--- DIRECTIVE A ---
Answer these questions about the piece on Bangladesh and India:
(i) What are the women making, and what will it be used for once it is dry enough?
(ii) What do men on mopeds say?
(iii) Where was the sound clip recorded?
--- DIRECTIVE B ---
Quote the records word for word from their beginning up to and including the line containing "kids, but it will definitely get messy. Take". Leave out the pictures.

The pace of Bangladesh and India is nonstop.
Our thoughts now come in rapid disconnected spurts, and our senses are overwhelmed with a constant attack of all things sweet, beautiful, ugly and gut-wrenching gross. There is little time for long, pensive reflections. Paying attention to what’s coming toward us or behind us takes all our energy.
South Asia is where our six senses stay on most of the day.
This is some of what we see:
– Trucks and buses racing along major roadways
– Tuk-tuk and bicycle rickshaws jockeying for space in the shoulders
– Rice fields in various states of green and yellow, growing or being harvested
– Women making cow dung paddies, which will be used for cooking fires when they are dry enough
– Men drinking tea and chewing betelnut
– People working the land by hand and with primitive tools
– Trucks delivering fancy new tractors
– Cows, goats, water buffalo and chickens munching on whatever they find around their houses
– Dogs and crows picking through heaps of garbage
– Bright yellow fields of mustard flowers
– People everywhere, all the time
– Advertisements for steel, cement and telecommunications companies
– Boys and girls in uniforms going to school
– People with amputated legs rolling themselves along busy city streets, and people with polio struggling to walk
– Mud shacks with corrugated tin or palm branch rooftops
– Brick and cement houses with hay stacked on the rooftop
– People bent over sweeping the front of their homes and businesses
– Kids flying kites at sunset
– Cows curled up on the road divider
– People squatting anywhere they want, without shame, urinating or defecating
– Monkeys jumping from housetops to window bars
– Bricks lined up into columns and rows
– Clay teacups smashed near tea stands
What we hear:
– Horns, and more horns… trucks, buses, cars and motos creating a 24-hour cacophony of noise pollution
– Bicycle bells
– Bollywood music
– Hindu mantras being recited
– The deep tone of bells being rung at Hindu temples
– Muslim calls to prayer
– People talking and words we’ll never understand
– The now and again tweeting of birds
– The revving of motorcycle engines
– The clanging of metal hitting empty truck containers
– People preparing meals, moving pots from one place to another
– “One photo. Please. Selfie,” from men on mopeds
– Electricity sizzling through high-voltage wires
India-morning (I hope this links to sound clip…this is what we heard walking in thick fog on Christmas morning about 40 kilometers from Varanasi, India.)

--- DATA FOR THE TASK ---

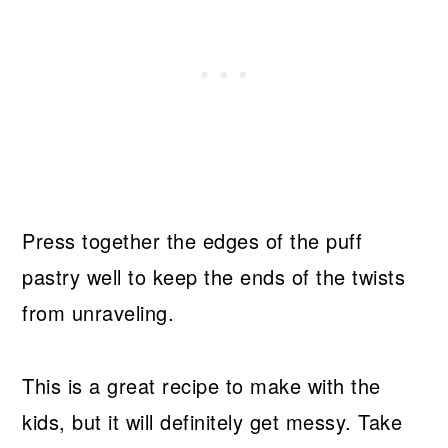
Press together the edges of the puff
pastry well to keep the ends of the twists
from unraveling.
This is a great recipe to make with the
kids, but it will definitely get messy. Take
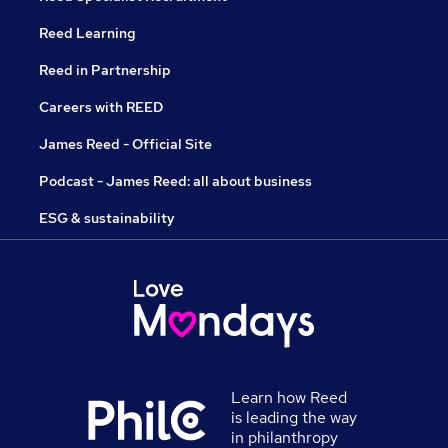
Reed Learning
Reed in Partnership
Careers with REED
James Reed - Official Site
Podcast - James Reed: all about business
ESG & sustainability
Learn how Reed
is leading the way
in philanthropy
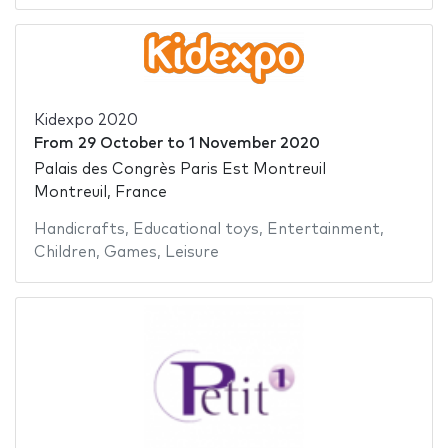
Kidexpo 2020
From
29 October
to
1 November 2020
Palais des Congrès Paris Est Montreuil
Montreuil, France
Handicrafts
,
Educational toys
,
Entertainment
,
Children
,
Games
,
Leisure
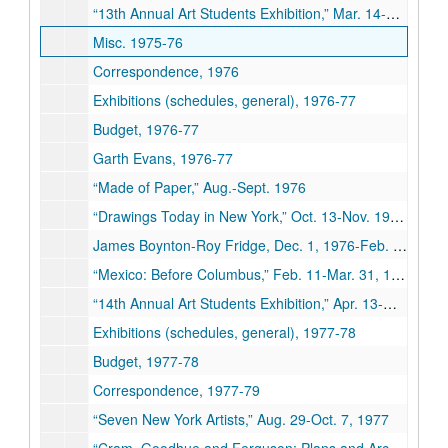
“13th Annual Art Students Exhibition,” Mar. 14-May 8, 1976
Misc. 1975-76
Correspondence, 1976
Exhibitions (schedules, general), 1976-77
Budget, 1976-77
Garth Evans, 1976-77
“Made of Paper,” Aug.-Sept. 1976
“Drawings Today in New York,” Oct. 13-Nov. 19, 1976
James Boynton-Roy Fridge, Dec. 1, 1976-Feb. 4, 1977
“Mexico: Before Columbus,” Feb. 11-Mar. 31, 1977
“14th Annual Art Students Exhibition,” Apr. 13-May 11, 1977
Exhibitions (schedules, general), 1977-78
Budget, 1977-78
Correspondence, 1977-79
“Seven New York Artists,” Aug. 29-Oct. 7, 1977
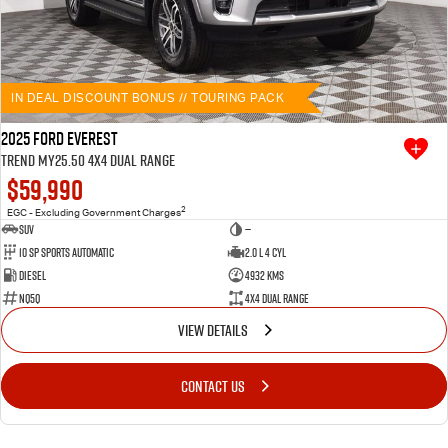
IN DEAL DISCOUNT BONUS // TOURING PACK
2025 Ford Everest
Trend MY25.50 4X4 Dual Range
$59,990
2
EGC - Excluding Government Charges
SUV
—
10 SP Sports Automatic
2.0 L 4 Cyl
Diesel
4932 Kms
NQ5Q
4X4 Dual Range
VIEW DETAILS
CONTACT US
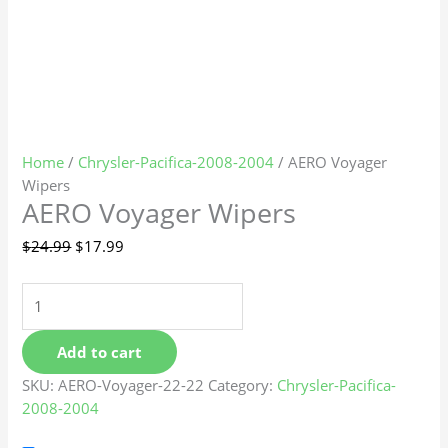
Home
/
Chrysler-Pacifica-2008-2004
/ AERO Voyager
Wipers
AERO Voyager Wipers
$
24.99
$
17.99
Add to cart
SKU:
AERO-Voyager-22-22
Category:
Chrysler-Pacifica-
2008-2004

--- EXERCISE RESPONSE A ---
(i) Cow dung paddies, which will be used for cooking fires.
(ii) "One photo. Please. Selfie."
(iii) Walking in thick fog on Christmas morning, about 40 kilometers from Varanasi, India.

--- EXERCISE RESPONSE B ---
Press together the edges of the puff
pastry well to keep the ends of the twists
from unraveling.
This is a great recipe to make with the
kids, but it will definitely get messy. Take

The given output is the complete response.